How to make the threads idle? Histogramming application

Hi guys,

I will try to be as specific as possible. I need to obtain a color histogram of an image. To do so, I have a window of 15x15 (constant, cannot change it). In other words, every thread in my application is going to move that 15x15 = 225 pixels in the original image to the shared memory, and do the color histogramming in the shared memory. I also do some r,g,b to H,S,V color conversion in the shared memory. Due to the size of the image, it seems I need 71x47 threads. 71 in the horizontal and 47 in vertical. So I set the block size to 16x16. Using this block size, I have to have a grid dimension of 5x5 blocks, which resuls in 80x80 threads and that is larger than 71x47. Finally, here is my question:

How can I make the excessive threads idle? For example, would this be a legitimate code if I put this at the beginning of my kernel:

if (blockID.x + threadID.x > 71) && (blockID.y + threadID.y > 47)
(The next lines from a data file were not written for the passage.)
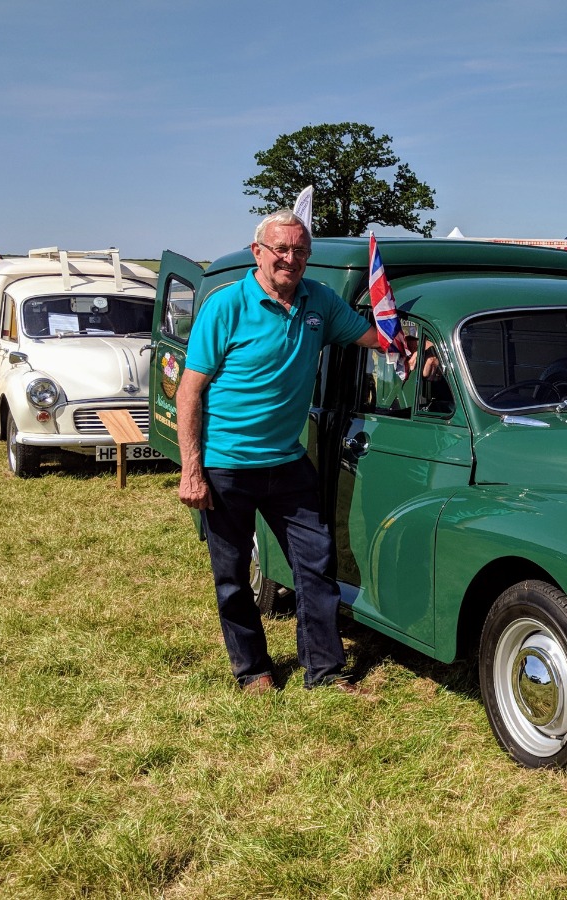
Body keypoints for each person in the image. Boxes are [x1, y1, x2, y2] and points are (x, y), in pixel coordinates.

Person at [177, 209, 382, 695]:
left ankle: (325, 670)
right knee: (231, 577)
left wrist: (411, 349)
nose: (291, 259)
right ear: (259, 253)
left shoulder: (320, 302)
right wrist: (192, 470)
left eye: (300, 251)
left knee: (316, 566)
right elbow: (189, 392)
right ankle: (253, 671)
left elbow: (371, 336)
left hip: (288, 462)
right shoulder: (226, 307)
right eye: (281, 250)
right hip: (227, 465)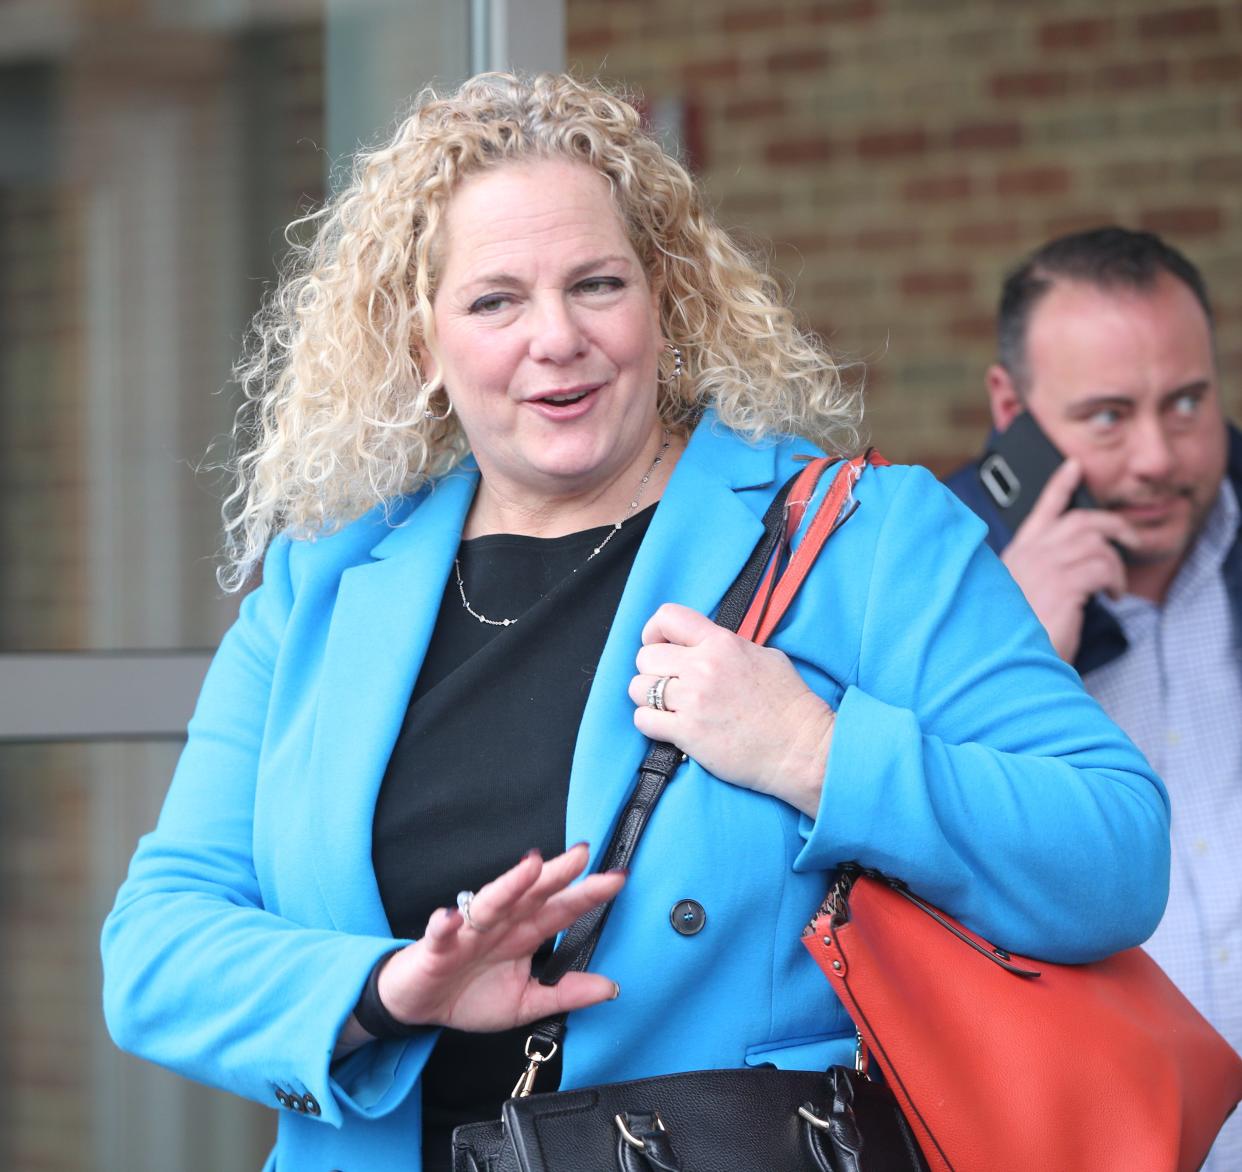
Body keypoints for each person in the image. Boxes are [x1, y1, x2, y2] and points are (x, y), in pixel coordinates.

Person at [102, 76, 1170, 1172]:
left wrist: (815, 752)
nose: (555, 337)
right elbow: (156, 946)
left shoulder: (862, 540)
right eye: (494, 301)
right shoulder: (320, 585)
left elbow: (1114, 851)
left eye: (597, 283)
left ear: (665, 297)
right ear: (421, 343)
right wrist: (387, 989)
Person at [945, 226, 1241, 1170]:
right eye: (1109, 416)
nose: (1157, 456)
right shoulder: (935, 587)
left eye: (1187, 402)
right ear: (1010, 408)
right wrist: (1006, 651)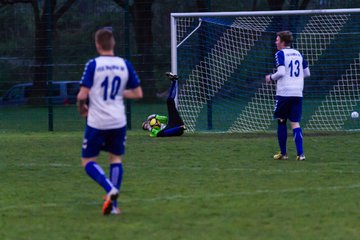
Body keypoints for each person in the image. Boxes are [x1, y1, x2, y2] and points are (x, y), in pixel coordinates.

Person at [77, 27, 143, 215]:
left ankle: (109, 189)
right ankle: (113, 206)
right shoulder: (124, 64)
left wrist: (82, 107)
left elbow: (83, 94)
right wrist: (119, 93)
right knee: (115, 158)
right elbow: (138, 94)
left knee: (88, 160)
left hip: (97, 121)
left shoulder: (93, 64)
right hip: (118, 120)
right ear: (113, 44)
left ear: (98, 45)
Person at [265, 31, 310, 161]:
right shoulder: (298, 53)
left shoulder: (280, 53)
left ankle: (283, 154)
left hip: (284, 93)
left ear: (283, 42)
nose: (276, 42)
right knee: (295, 123)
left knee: (281, 120)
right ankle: (301, 154)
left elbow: (281, 72)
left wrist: (270, 78)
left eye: (277, 40)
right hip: (297, 92)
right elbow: (307, 73)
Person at [142, 72, 185, 137]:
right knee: (160, 134)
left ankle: (174, 80)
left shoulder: (158, 122)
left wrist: (155, 116)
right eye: (145, 127)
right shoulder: (153, 131)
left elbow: (166, 119)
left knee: (169, 101)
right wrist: (150, 128)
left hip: (174, 123)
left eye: (146, 124)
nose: (147, 125)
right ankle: (180, 128)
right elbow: (153, 135)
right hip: (175, 130)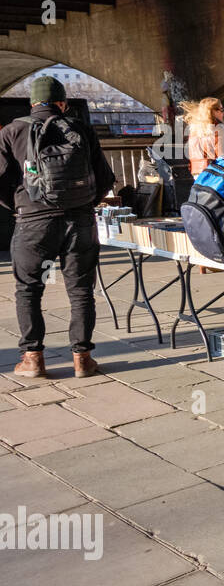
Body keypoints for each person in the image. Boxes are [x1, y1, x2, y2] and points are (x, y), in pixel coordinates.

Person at [0, 76, 116, 378]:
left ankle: (33, 359)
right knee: (80, 292)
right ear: (62, 103)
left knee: (28, 290)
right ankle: (83, 359)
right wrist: (85, 204)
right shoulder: (81, 129)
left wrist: (20, 207)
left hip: (33, 222)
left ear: (33, 103)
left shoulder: (12, 131)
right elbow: (105, 178)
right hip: (79, 221)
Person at [182, 96, 224, 176]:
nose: (223, 113)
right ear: (212, 111)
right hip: (214, 172)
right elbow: (222, 156)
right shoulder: (217, 129)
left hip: (196, 172)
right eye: (221, 110)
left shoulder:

This basically says, if the thread number in the horizontal or vertical direction is bigger than some number, just return and do not do anything.

The reason that I am asking is somewhere in code makes my GPU hang. I thought that I might have a programming model flaw, which I am suspicious about this part in my code. Also, if you think there is a problem in my coding logic (block or grid sizes,inefficient computing) would you let me know?

Thanks in advance for the reply.

Yes you can exit any thread any time.

There is one exception: The early-out may not skip any __syncthreads() call as the other threads will then wait forever for the one that has already exited. This also applies to any other flow control structure. So if you have a sync inside an if() statement, you need to be sure that either all threads take the if-branch or all take the else-branch. Same for for-loops, all need to do same number of iterations if there is a sync inside.